蘭君和三七到了百草堂正對門的一家茶攤喝茶,等了半天才看到宋昭文從里面出來。他生得高大英俊,器宇軒昂,引得過往的路人頻頻側目。
小廝牽來他的馬,一個婢女從百草堂里追出來,在宋昭文耳邊低語了幾句,宋昭文調轉了馬頭,往另一個方向離去。
蘭君這才走進百草堂,可蘇星兒的房間里沒有人,床鋪上空蕩蕩的,連婢女都不知所蹤。
***
是夜,京城的大街小巷都沉浸在黑暗和靜謐之中,偶爾深巷里傳來幾聲零星的犬吠,還有打更人敲更鑼的聲音。
兩個穿著黑衣斗篷的人飛速地掠過街道,直往百草堂而去。
他們輕松地越過圍墻,直奔蘇星兒的房間。
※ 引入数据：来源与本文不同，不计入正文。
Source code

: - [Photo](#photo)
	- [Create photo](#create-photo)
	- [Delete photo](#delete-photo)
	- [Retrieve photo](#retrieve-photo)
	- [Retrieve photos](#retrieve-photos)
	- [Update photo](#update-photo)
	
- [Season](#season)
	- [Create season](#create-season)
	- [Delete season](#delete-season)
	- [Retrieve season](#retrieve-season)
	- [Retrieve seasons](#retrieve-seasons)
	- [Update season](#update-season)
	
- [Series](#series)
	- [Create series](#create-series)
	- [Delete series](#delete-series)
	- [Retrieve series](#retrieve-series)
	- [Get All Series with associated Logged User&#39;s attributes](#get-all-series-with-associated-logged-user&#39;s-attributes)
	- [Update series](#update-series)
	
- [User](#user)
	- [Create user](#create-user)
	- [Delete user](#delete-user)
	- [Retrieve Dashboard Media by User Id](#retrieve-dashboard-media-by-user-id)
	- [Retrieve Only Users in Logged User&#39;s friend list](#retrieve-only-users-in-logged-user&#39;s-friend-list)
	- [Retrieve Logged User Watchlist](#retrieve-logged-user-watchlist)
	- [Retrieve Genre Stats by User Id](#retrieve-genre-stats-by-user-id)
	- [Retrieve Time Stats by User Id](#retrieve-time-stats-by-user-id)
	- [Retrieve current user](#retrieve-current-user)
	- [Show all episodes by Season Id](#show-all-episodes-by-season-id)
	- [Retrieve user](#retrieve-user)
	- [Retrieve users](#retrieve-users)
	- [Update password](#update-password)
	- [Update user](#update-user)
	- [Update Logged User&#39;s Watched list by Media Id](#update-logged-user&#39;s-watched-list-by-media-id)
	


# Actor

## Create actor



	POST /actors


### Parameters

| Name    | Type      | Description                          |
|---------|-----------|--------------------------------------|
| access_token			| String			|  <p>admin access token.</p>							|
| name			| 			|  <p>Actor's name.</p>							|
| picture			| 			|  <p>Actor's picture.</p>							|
房中黑燈瞎火,黑衣人從腰中抽出了明晃晃的刀,摸到床邊便砍了下去。
刀發出悶響,另一個黑衣人趨步上前,猛地掀開被子,底下卻根本沒有人。
他們對看一眼,心中察覺到不妙,連忙要退出房間。這時,一群士兵舉著火把沖了進來,把他們團團圍住。李玉珂負手走進來,沉著聲音說:“放下兵器,束手就擒。”
黑衣人如何也沒有料到這么隱秘的活動竟然會被人知曉,他們看著重重的包圍,知道逃不出去,舉起刀就要抹脖子。
“抓住他們!要活口!”李玉珂下令,士兵們蜂擁而上,一把將兩人押在了地上。
兩個士兵分別捏著他們的下巴,防止他們咬舌自盡。李玉珂的聲音夾雜著夜的肅殺:“何人派你們來的,老實交代!”
那兩人皆是一副寧死不屈的模樣。
李玉珂冷冷一笑:“押到大理寺去,我就不信他們不開口!”
士兵得令,押著兩人出了房間。門外,蘇星兒面容蒼白,對著李玉珂拜道:“多謝大人救命之恩。”